La question du végétarisme-végétalisme-véganisme est l'une des plus brûlantes, des plus débattues et des plus controversées dans le domaine de l'écologisme. Nos divers intervenants se sont exprimés sur le sujet, certains prônant le véganisme, d'autres le critiquant. Il est temps de faire une petite synthèse des arguments entendus!



De quoi parle-t-on ?


Les philosophes le savent bien: si on n'est pas d'accord sur la définition des termes utilisés, les confusions et incompréhensions arrivent vite! Tentons donc de nous mettre d'accord sur quelques termes phares, du moins dans le cadre de cet article, car je n'ai pas la prétention d'apporter ici les meilleures définitions possibles!

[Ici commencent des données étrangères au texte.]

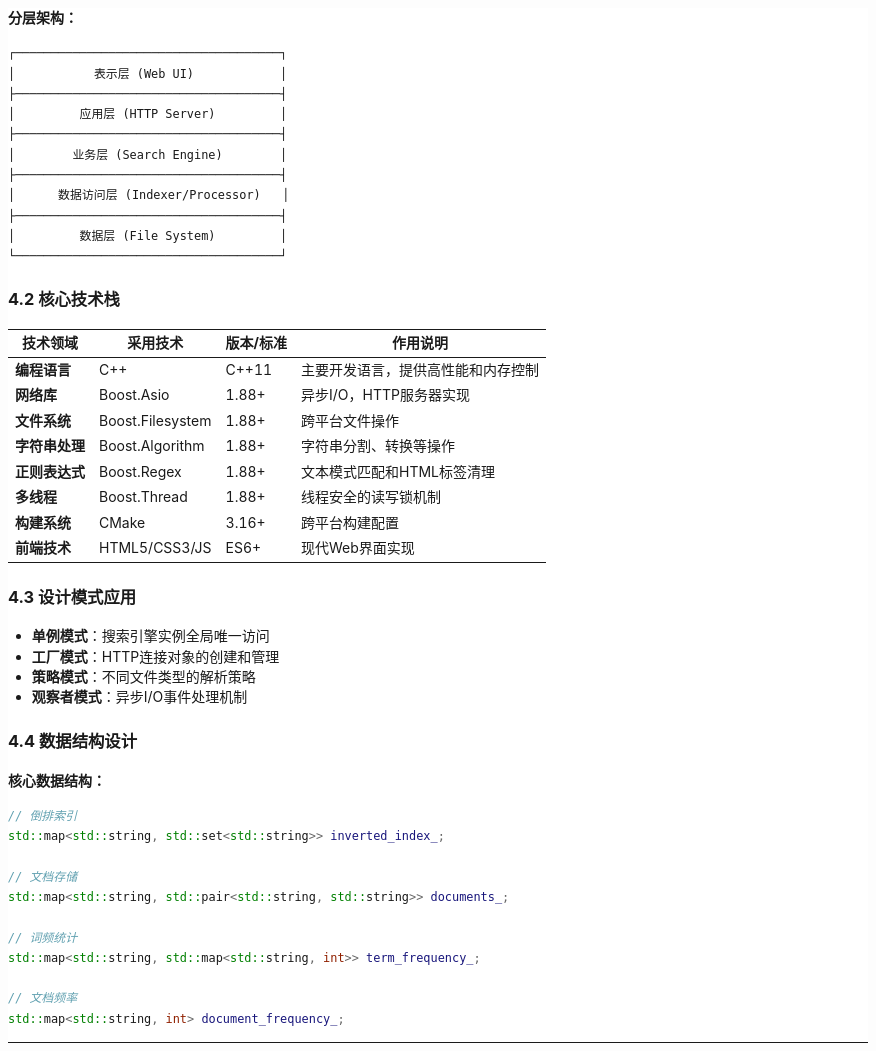 **分层架构：**
```
┌─────────────────────────────────────┐
│           表示层 (Web UI)            │
├─────────────────────────────────────┤
│         应用层 (HTTP Server)         │
├─────────────────────────────────────┤
│        业务层 (Search Engine)        │
├─────────────────────────────────────┤
│      数据访问层 (Indexer/Processor)   │
├─────────────────────────────────────┤
│         数据层 (File System)         │
└─────────────────────────────────────┘
```

### 4.2 核心技术栈

| 技术领域 | 采用技术 | 版本/标准 | 作用说明 |
|----------|----------|-----------|----------|
| **编程语言** | C++ | C++11 | 主要开发语言，提供高性能和内存控制 |
| **网络库** | Boost.Asio | 1.88+ | 异步I/O，HTTP服务器实现 |
| **文件系统** | Boost.Filesystem | 1.88+ | 跨平台文件操作 |
| **字符串处理** | Boost.Algorithm | 1.88+ | 字符串分割、转换等操作 |
| **正则表达式** | Boost.Regex | 1.88+ | 文本模式匹配和HTML标签清理 |
| **多线程** | Boost.Thread | 1.88+ | 线程安全的读写锁机制 |
| **构建系统** | CMake | 3.16+ | 跨平台构建配置 |
| **前端技术** | HTML5/CSS3/JS | ES6+ | 现代Web界面实现 |

### 4.3 设计模式应用

- **单例模式**：搜索引擎实例全局唯一访问
- **工厂模式**：HTTP连接对象的创建和管理
- **策略模式**：不同文件类型的解析策略
- **观察者模式**：异步I/O事件处理机制

### 4.4 数据结构设计

**核心数据结构：**
```cpp
// 倒排索引
std::map<std::string, std::set<std::string>> inverted_index_;

// 文档存储
std::map<std::string, std::pair<std::string, std::string>> documents_;

// 词频统计
std::map<std::string, std::map<std::string, int>> term_frequency_;

// 文档频率
std::map<std::string, int> document_frequency_;
```

---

  • Végétarisme : Ce terme fait référence à un type d'alimentation qui exclut toute forme de chair animale (qu'il s'agisse de mammifères, d'oiseaux, de poissons, ou même d'insectes!). (Ceci dit! Beaucoup de gens qui se reconnaissent dans le végétarisme mangent quand même de la chair animale, par exemple des fruits de mer. Je ne les rejette pas ici, mais j'essaie juste de rendre le concept clair... )

  • Végétalisme : Ce terme fait référence à un type d'alimentation qui exclut non seulement la chair animale, mais également les produits d'origine animale comme le lait, les œufs ou même le miel. (Encore une fois, dans la pratique, les gens choisissent les aliments en fonction de leurs convictions personnelles: ainsi on pourra trouver des végétaliens acceptant de manger les œufs de leurs poules par exemple.)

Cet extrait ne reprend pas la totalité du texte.